Platform(s): PC (version played), Nintendo Switch
Genre: 2D Action Game Set In 20th Century Taiwan
It’s not every day you see a game using Taiwan-Japanese occupation history as a backdrop for an action game, yet here we are. Indie studio Creative Games Computer Graphics Corporation and publisher Neon Doctrine took a chance in setting its 2D title in a rather hectic and possibly controversial timeline in history, and it paid off.
Much like how iD Software and Raven Software made a bunch of shooters set in the 1940s WW2 era, so too does The Legend of Tianding (a remake of a 2004 Flash game as I’ve learnt recently) makes its backdrop unique and stand out. And thankfully, the gameplay is just as dazzling.
Our folk hero Liao Tianding, who is basically Robin Hood but trades a bow and arrow for elite kungfu skills, fights for the people and plans to stop oppression from the Japanese occupation and its high-level supporters. At the same time, he is also dealing with a legendary pirate’s lost treasure that grants its wielder power.
The story is as comic-book and as anime as you can get (with appropriate colourful comic illustrations to match), but it’s fun without stepping on any toes while using the 1900s backdrop, portraying the era’s harshness at times. Coupled with some authentic Hokkien dialect voiceovers from Taiwanese, and you’ve got quite a title that does its heritage proud.

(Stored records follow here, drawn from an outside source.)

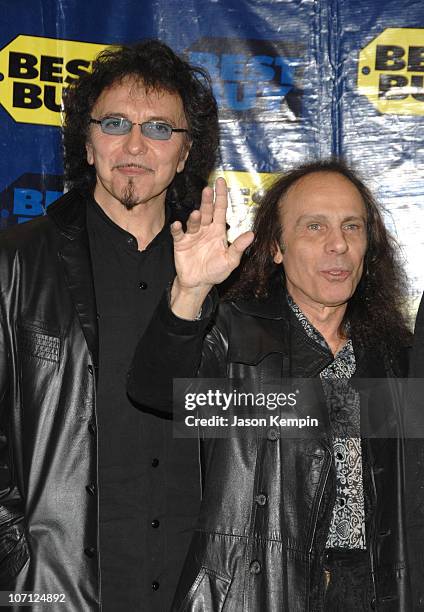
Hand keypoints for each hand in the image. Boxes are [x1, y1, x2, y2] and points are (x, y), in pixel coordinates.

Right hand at [170, 177, 253, 318]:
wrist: (198, 283)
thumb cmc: (215, 271)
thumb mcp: (230, 260)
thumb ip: (239, 247)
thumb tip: (252, 234)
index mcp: (218, 231)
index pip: (221, 209)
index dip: (221, 196)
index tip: (221, 182)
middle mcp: (205, 229)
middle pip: (207, 211)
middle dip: (207, 200)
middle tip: (208, 190)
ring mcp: (192, 235)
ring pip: (194, 221)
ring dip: (195, 217)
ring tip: (197, 214)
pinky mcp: (181, 243)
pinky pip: (178, 233)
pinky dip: (177, 229)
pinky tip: (178, 225)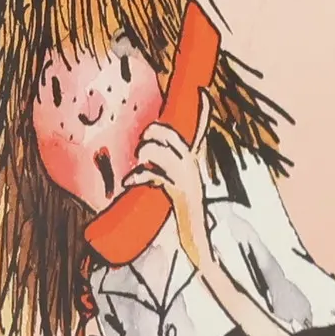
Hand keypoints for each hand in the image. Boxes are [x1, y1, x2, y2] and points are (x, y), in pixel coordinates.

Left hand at [126, 88, 215, 274]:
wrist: (197, 243)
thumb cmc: (184, 216)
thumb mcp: (177, 188)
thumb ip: (167, 173)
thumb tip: (147, 162)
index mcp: (195, 163)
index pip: (202, 132)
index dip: (203, 112)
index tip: (203, 91)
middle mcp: (194, 167)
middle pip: (173, 135)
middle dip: (153, 134)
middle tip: (141, 149)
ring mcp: (188, 180)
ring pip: (162, 152)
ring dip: (145, 155)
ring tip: (137, 166)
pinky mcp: (179, 194)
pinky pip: (156, 176)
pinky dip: (139, 176)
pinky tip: (130, 182)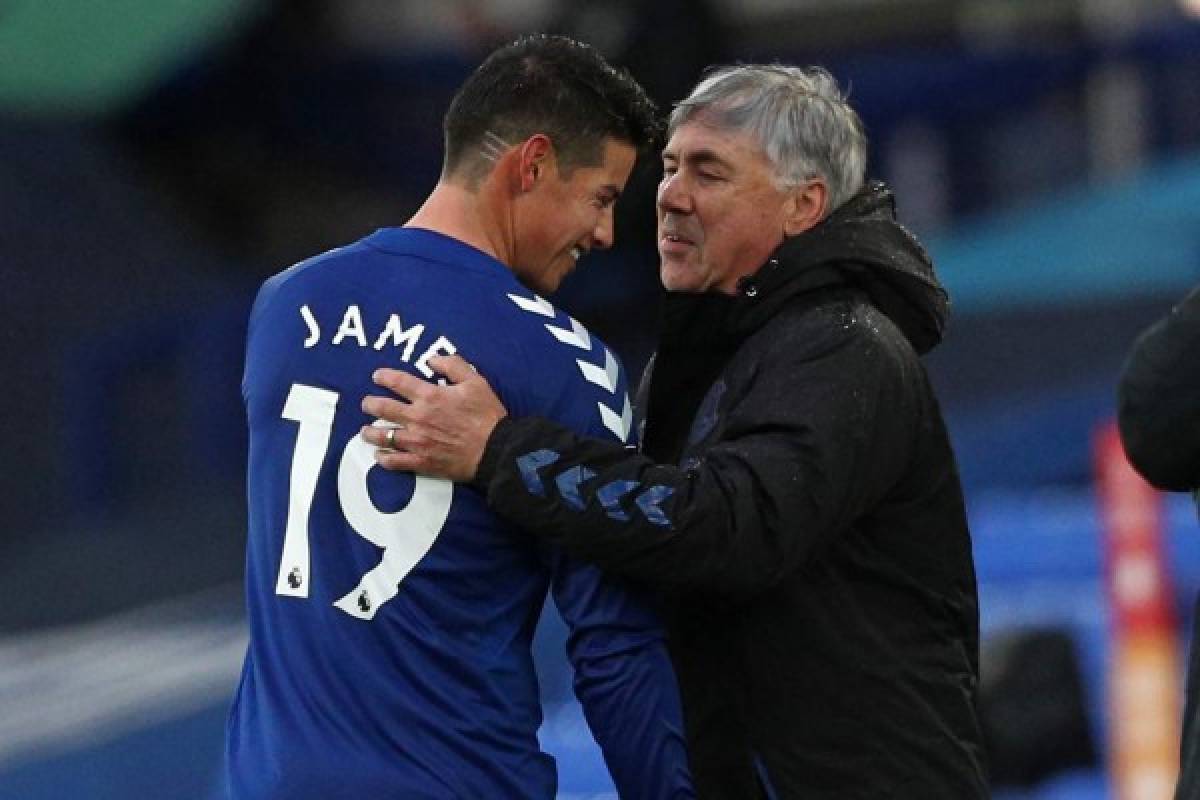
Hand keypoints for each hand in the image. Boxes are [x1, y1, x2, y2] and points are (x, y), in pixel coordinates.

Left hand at [360, 354, 506, 481]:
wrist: (495, 450)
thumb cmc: (486, 415)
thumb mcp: (475, 382)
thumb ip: (453, 366)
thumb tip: (432, 359)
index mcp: (430, 396)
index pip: (398, 382)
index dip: (384, 376)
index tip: (377, 376)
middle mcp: (418, 418)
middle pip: (383, 408)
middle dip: (370, 404)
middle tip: (366, 403)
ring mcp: (417, 441)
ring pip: (383, 436)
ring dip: (370, 432)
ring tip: (365, 430)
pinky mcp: (421, 462)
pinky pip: (395, 461)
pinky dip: (384, 459)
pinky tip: (379, 456)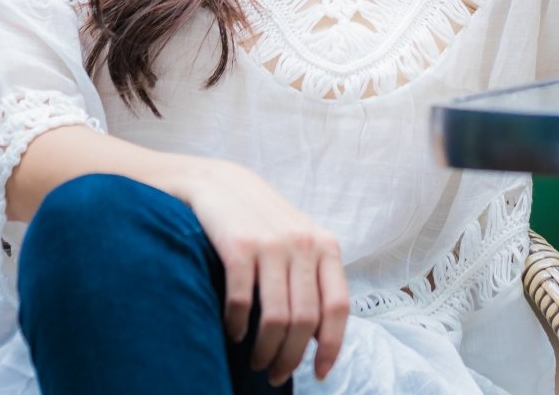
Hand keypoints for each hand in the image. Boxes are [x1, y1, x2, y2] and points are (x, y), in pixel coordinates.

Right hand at [181, 158, 349, 383]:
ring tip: (256, 362)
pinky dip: (236, 326)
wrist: (220, 183)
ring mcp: (272, 244)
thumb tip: (318, 337)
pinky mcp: (238, 245)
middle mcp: (304, 243)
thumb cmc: (263, 221)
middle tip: (276, 376)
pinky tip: (232, 333)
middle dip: (291, 357)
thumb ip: (314, 280)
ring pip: (276, 317)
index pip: (338, 306)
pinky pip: (241, 301)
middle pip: (305, 320)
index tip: (320, 374)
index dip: (331, 346)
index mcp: (326, 245)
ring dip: (265, 350)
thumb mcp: (300, 243)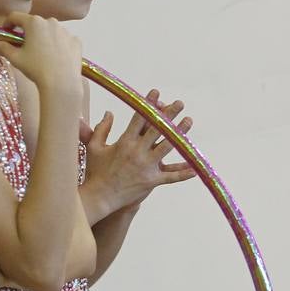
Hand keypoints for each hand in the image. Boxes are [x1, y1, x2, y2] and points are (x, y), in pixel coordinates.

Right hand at [0, 13, 82, 95]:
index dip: (8, 23)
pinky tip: (56, 58)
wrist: (62, 83)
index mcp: (34, 23)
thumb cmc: (36, 69)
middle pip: (34, 24)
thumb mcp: (16, 58)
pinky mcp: (76, 41)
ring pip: (50, 31)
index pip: (15, 16)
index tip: (6, 32)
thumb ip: (2, 48)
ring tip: (41, 55)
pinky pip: (64, 40)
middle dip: (27, 32)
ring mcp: (66, 31)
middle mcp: (51, 22)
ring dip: (44, 38)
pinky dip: (58, 45)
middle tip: (24, 47)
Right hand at [85, 90, 195, 211]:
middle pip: (157, 129)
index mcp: (125, 142)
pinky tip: (195, 167)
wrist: (99, 197)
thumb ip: (102, 129)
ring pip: (167, 147)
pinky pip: (171, 176)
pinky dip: (183, 173)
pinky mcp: (151, 181)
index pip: (139, 119)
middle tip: (179, 103)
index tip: (156, 93)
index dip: (148, 105)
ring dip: (180, 134)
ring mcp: (146, 166)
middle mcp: (137, 152)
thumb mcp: (94, 148)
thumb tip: (109, 113)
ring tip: (189, 121)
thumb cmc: (96, 172)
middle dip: (169, 114)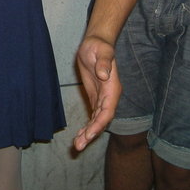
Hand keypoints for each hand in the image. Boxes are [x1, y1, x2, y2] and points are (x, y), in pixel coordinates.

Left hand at [74, 35, 121, 150]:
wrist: (96, 44)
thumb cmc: (99, 46)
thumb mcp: (101, 52)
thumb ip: (104, 63)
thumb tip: (103, 75)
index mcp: (112, 89)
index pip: (107, 111)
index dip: (99, 124)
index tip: (90, 134)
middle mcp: (109, 97)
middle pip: (102, 120)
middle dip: (92, 134)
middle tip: (80, 146)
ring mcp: (102, 99)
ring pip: (97, 121)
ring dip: (88, 133)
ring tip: (77, 146)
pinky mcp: (95, 97)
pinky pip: (93, 116)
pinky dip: (87, 126)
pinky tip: (80, 136)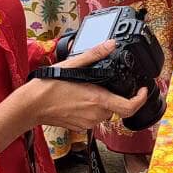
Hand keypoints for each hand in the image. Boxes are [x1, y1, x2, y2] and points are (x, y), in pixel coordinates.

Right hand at [28, 41, 150, 130]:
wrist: (31, 106)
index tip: (142, 91)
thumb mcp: (72, 66)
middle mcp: (95, 114)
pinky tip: (78, 99)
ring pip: (104, 113)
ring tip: (87, 89)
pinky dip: (90, 109)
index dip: (141, 99)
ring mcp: (87, 123)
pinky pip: (92, 118)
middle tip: (104, 83)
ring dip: (101, 102)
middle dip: (114, 95)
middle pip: (116, 107)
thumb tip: (111, 45)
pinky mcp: (79, 127)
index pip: (130, 107)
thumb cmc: (48, 87)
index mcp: (98, 100)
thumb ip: (94, 55)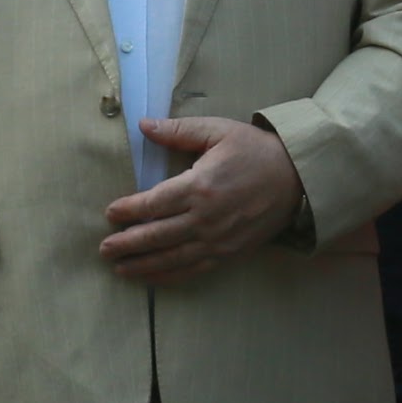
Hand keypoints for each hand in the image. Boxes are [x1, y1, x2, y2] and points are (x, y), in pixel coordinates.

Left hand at [103, 117, 303, 282]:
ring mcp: (218, 240)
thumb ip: (178, 130)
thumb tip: (143, 125)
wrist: (297, 178)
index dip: (128, 210)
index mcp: (200, 186)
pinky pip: (193, 270)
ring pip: (172, 258)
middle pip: (157, 235)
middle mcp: (206, 218)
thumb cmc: (255, 150)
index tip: (110, 213)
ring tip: (119, 267)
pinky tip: (151, 277)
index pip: (154, 203)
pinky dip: (169, 276)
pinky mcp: (229, 254)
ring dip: (142, 265)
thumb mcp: (217, 131)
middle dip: (127, 243)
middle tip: (104, 248)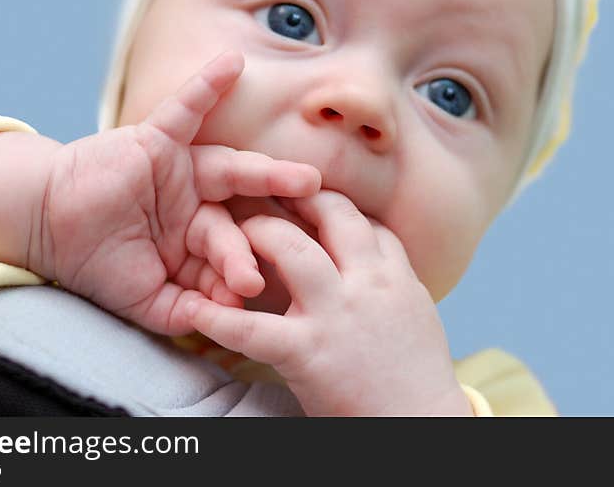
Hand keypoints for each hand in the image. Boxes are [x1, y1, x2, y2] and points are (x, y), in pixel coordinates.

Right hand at [30, 52, 320, 335]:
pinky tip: (233, 64)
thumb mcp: (149, 301)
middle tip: (303, 235)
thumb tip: (233, 318)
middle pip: (244, 214)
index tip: (251, 292)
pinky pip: (184, 109)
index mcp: (199, 241)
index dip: (241, 272)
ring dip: (267, 172)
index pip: (233, 256)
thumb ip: (189, 312)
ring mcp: (181, 171)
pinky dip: (206, 86)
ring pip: (231, 168)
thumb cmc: (97, 265)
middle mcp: (198, 203)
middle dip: (271, 226)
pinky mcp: (156, 140)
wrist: (46, 228)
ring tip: (306, 179)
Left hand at [185, 190, 472, 415]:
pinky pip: (253, 328)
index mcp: (394, 274)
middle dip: (298, 196)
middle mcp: (369, 282)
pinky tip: (193, 310)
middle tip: (267, 191)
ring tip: (233, 232)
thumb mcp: (415, 309)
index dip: (330, 203)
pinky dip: (218, 319)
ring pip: (293, 250)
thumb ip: (391, 275)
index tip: (306, 196)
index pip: (363, 220)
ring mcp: (337, 314)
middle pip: (333, 214)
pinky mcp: (308, 351)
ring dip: (260, 234)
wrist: (419, 423)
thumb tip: (372, 248)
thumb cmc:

The Legend of Tianding would have faltered if its hero controlled like garbage and its gameplay is less than mundane. That isn’t the case, as Tianding has the grace and finesse of a Super Smash Bros. Ultimate high-flyer character, but arguably better.
Tianding can jump, attack with his default knife, and perform a plethora of kungfu moves he learns throughout the course of the plot. He can also use his red scarf to temporarily nick weapons for himself, using it against his foes for a limited amount of times. These weapons deal a lot of damage compared to his default knife strikes and special moves, so you may need to alternate between these and his one-inch punches for big damage and wall bounce setups.
Suffice to say, all these tools and lovely tight controls equal to the folk hero being able to off 2D equivalents of a Hideki Kamiya action game combo video in the hands of the right player. I’m clearly not that kind of player, but I can air juggle most enemies while dodging blows and gunfire left and right, while also parrying gunshots with well-timed punches. Yes, Tianding is the best kind of action game character.
Warriors Of The Rainbow
The levels themselves aren’t half-bad in their design and scope; there’s ample room for players to kick butt against the horde of soldiers and vagrants to fight against. From an underground military complex to a train stage that’s as lengthy as Taipei 101, the game doesn’t let up and entertains within its 7-hour-or-so runtime.
It’s a pity that some of its quests that forward the story just has Tianding run back and forth giving items to people; it’s the small blemish in an otherwise solid 2D action platforming package that tells its story with a combination of levity and seriousness. I’m also craving more after sorting out the game’s main plot. While The Legend of Tianding has some replayability with its sidequests, its runtime can be short for many.
Still, CGCG and Neon Doctrine has a great foundation to build upon gameplay and engine-wise in the far future; The Legend of Tianding is a great debut with a fresh take on a Taiwan historical setting and some fun-yet-familiar gameplay.
- Great action & controls.
- Colourful aesthetics.
- Unique-yet-familiar story.
- Some mundane fetch quests that feel like padding.